Information Criteria and Model Selection

AIC (Akaike): AIC = −2ℓ(θ̂) + 2k. Select model with min AIC. Assesses the expected KL divergence between true and fitted distributions. BIC (Bayesian): BIC = −2ℓ(θ̂) + k·ln(n). Penalizes complexity more with large n → selects simpler models. For nested models: BIC difference > 10 is strong evidence for the simpler. Likelihood ratio test: Λ = 2(ℓ₁−ℓ₀) ~ χ²(k₁−k₀)—nested models.

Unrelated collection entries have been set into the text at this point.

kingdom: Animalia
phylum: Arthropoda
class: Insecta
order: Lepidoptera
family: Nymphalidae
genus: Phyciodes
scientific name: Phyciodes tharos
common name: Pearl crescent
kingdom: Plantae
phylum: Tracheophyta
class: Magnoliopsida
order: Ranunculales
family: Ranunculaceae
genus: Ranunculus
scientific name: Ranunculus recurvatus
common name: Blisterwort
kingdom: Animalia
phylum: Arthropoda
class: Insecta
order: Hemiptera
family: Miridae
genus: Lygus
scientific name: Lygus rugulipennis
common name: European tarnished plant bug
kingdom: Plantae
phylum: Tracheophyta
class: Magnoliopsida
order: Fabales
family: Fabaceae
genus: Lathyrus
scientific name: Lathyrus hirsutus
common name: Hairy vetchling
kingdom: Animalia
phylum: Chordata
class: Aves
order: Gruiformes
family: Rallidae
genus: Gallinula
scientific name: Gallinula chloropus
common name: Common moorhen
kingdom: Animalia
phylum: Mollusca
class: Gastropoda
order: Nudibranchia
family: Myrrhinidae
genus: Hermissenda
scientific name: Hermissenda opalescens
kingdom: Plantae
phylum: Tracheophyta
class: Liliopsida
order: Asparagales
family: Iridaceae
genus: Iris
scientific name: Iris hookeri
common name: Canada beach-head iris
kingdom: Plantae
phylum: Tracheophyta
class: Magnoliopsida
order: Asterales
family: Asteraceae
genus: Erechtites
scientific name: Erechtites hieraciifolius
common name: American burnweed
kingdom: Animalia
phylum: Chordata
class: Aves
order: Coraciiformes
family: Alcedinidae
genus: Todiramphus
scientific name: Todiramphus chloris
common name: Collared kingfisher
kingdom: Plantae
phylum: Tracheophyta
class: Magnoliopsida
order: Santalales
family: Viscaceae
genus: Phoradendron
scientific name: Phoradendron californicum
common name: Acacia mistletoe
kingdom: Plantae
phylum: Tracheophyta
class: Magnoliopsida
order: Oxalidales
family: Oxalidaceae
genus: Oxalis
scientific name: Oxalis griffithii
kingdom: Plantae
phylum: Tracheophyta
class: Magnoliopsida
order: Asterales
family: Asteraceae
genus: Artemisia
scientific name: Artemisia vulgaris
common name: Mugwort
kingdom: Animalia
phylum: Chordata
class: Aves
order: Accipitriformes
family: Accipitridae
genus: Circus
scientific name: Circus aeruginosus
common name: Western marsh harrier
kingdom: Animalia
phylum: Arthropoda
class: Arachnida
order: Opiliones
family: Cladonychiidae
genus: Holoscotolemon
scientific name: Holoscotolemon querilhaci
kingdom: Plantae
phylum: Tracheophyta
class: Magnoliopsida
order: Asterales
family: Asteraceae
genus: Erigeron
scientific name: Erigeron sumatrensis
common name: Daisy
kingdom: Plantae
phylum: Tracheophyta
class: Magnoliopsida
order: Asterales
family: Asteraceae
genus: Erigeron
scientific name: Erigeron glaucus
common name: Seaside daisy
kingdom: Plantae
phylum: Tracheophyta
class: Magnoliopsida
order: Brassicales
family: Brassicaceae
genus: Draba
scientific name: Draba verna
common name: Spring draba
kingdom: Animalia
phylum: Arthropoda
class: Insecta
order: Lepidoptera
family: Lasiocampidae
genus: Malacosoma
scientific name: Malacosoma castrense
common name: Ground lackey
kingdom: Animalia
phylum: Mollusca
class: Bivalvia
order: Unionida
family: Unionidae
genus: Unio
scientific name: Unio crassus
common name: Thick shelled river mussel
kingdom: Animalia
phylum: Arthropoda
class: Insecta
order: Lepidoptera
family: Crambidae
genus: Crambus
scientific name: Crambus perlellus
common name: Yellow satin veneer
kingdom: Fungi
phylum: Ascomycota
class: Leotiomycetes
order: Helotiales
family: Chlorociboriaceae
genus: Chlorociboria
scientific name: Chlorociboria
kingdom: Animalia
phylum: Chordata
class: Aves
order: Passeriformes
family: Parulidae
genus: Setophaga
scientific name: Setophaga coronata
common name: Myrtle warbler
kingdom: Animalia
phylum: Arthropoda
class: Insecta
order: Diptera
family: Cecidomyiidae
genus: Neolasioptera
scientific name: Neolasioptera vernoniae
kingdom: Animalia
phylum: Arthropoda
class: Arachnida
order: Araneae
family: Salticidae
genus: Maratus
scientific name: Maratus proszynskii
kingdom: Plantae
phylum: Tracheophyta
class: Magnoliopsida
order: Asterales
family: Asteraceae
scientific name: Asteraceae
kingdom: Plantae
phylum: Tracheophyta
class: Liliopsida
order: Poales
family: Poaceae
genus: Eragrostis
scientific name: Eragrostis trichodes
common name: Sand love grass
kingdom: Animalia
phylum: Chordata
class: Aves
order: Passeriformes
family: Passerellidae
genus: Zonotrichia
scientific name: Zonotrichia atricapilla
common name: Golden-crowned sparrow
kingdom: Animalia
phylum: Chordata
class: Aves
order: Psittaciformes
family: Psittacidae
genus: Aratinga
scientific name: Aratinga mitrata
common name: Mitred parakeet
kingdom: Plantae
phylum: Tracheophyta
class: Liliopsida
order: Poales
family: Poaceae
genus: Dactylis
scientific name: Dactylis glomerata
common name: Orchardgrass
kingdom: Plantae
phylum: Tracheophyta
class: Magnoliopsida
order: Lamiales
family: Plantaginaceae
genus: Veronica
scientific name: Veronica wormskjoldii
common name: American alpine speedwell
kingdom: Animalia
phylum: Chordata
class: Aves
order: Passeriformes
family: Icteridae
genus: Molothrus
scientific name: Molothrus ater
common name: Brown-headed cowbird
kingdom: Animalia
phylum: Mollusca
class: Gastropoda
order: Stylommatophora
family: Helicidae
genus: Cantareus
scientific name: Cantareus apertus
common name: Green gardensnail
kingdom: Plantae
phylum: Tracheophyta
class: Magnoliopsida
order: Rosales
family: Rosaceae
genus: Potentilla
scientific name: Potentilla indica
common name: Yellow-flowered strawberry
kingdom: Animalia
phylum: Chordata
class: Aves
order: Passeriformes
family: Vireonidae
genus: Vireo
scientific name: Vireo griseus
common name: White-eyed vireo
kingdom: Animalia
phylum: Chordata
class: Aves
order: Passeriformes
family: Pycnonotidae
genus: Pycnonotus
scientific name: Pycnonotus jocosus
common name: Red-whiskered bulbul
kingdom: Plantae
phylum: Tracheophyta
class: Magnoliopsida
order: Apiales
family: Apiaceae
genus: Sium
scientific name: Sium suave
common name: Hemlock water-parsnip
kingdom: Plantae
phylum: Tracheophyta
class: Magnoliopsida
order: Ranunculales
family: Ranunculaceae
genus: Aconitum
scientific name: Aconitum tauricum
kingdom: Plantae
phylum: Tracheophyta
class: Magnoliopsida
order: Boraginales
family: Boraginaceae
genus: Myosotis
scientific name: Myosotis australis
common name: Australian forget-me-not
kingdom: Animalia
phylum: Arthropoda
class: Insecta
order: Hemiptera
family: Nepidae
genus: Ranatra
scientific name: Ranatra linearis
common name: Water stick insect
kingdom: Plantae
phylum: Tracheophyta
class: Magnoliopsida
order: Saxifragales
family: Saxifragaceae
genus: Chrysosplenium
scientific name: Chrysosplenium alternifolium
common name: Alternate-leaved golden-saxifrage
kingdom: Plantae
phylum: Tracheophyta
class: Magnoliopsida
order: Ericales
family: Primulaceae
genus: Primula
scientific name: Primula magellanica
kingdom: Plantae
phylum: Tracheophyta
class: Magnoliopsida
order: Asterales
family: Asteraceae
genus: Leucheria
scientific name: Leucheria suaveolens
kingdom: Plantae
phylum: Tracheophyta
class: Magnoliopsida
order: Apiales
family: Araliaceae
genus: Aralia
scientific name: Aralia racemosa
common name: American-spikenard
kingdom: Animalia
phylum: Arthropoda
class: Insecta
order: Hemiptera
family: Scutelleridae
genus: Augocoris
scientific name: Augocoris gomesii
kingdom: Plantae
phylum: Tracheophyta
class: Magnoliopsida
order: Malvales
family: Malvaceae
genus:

Numerical Example: χ² Goodness-of-Fit Test and AIC Criterion

Problem: A die is thrown n=60 times. Observed frequencies O={8,10,12,11,9,10}. Test H₀: fair die; choose the best of two models by AIC.

Step 1: Expected frequencies under H₀ (uniform): Eᵢ=60/6=10 for each face.

Step 2: χ²=Σ(Oᵢ−Eᵢ)²/Eᵢ=(8−10)²/10+(10−10)²/10+(12−10)²/10+(11−10)²/10+(9−10)²/10+(10−10)²/10 = 4/10+0+4/10+1/10+1/10+0 = 1.0.

Step 3: df=k−1=5. Critical χ²(0.05;5)=11.07. Since 1.0<11.07, H₀ is not rejected. p-value≈0.96.

Step 4: Model M₁ (uniform, 0 parameters): log-likelihood = 60·ln(1/6)≈−107.4; AIC=2·107.4+2·0=214.8. Model M₂ (free probabilities, 5 parameters): AIC=2·106.9+2·5=223.8. ΔAIC=9>6 → M₁ is preferred—Occam’s razor confirmed.